* _Description of the task_: Report only the number of lines in this material that include the string "down".

___ Records shown

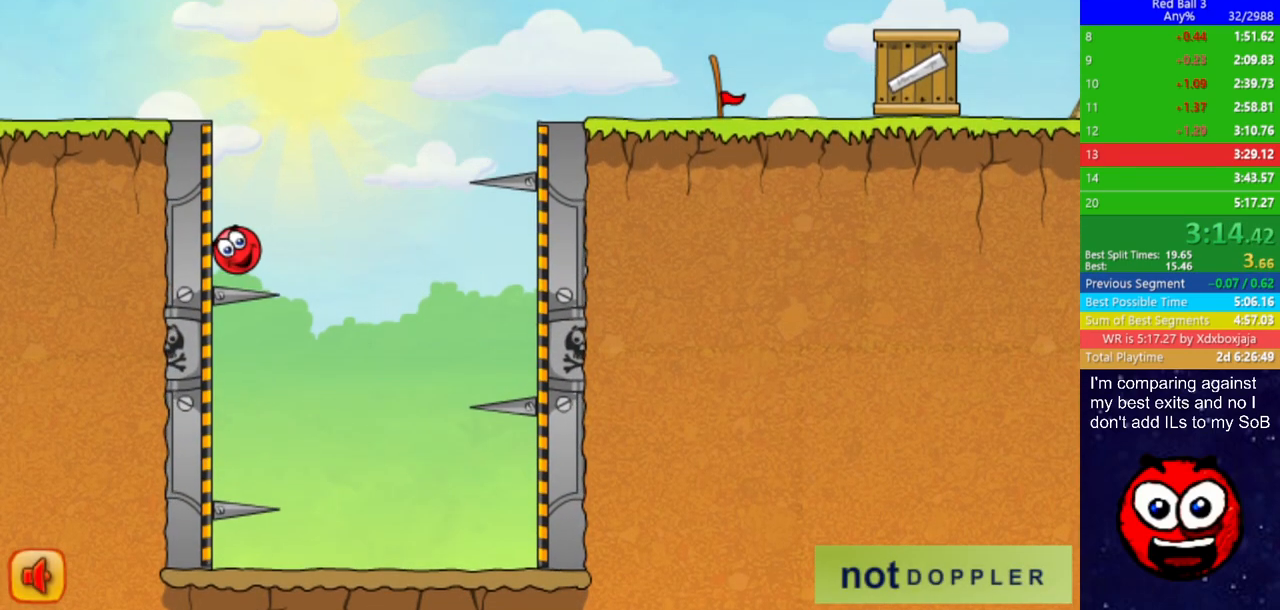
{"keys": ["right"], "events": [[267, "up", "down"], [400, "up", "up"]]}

______
___ Records shown

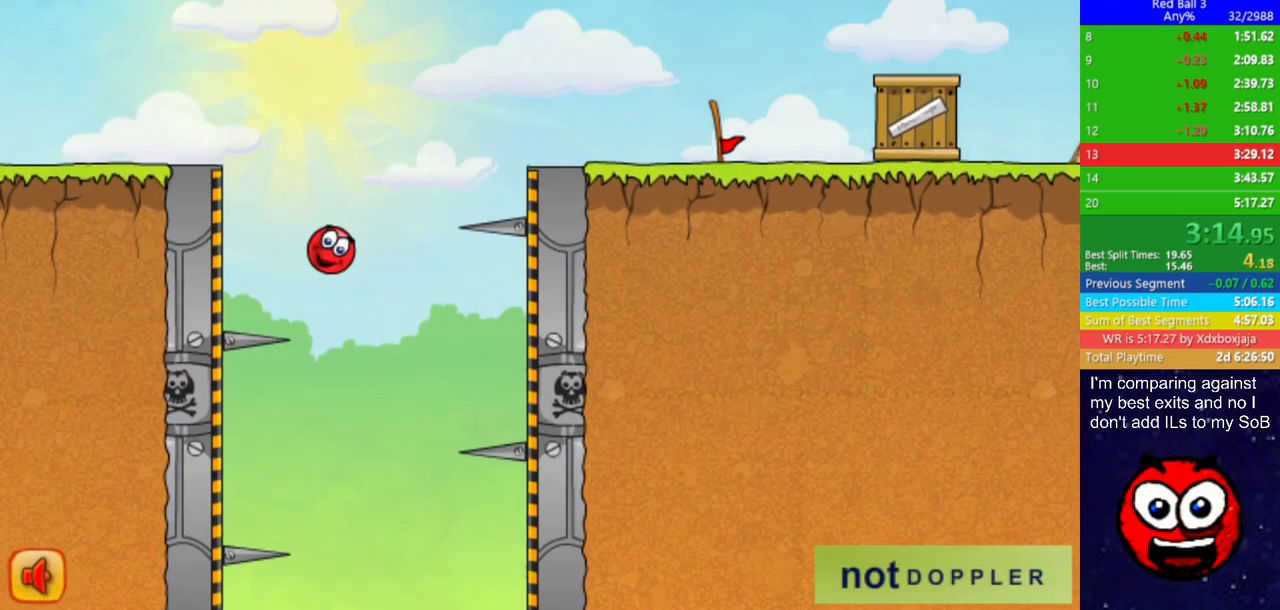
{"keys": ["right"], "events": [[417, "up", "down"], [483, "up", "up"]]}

______
___ Records shown

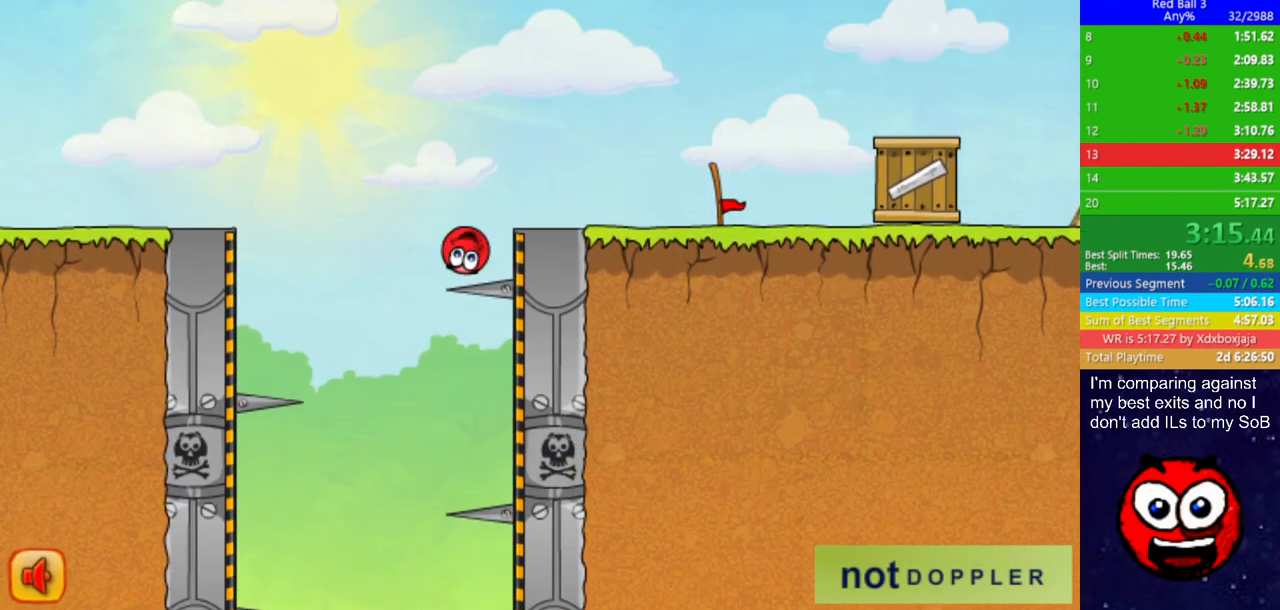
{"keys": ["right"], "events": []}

______

* _Result for this exercise_: 2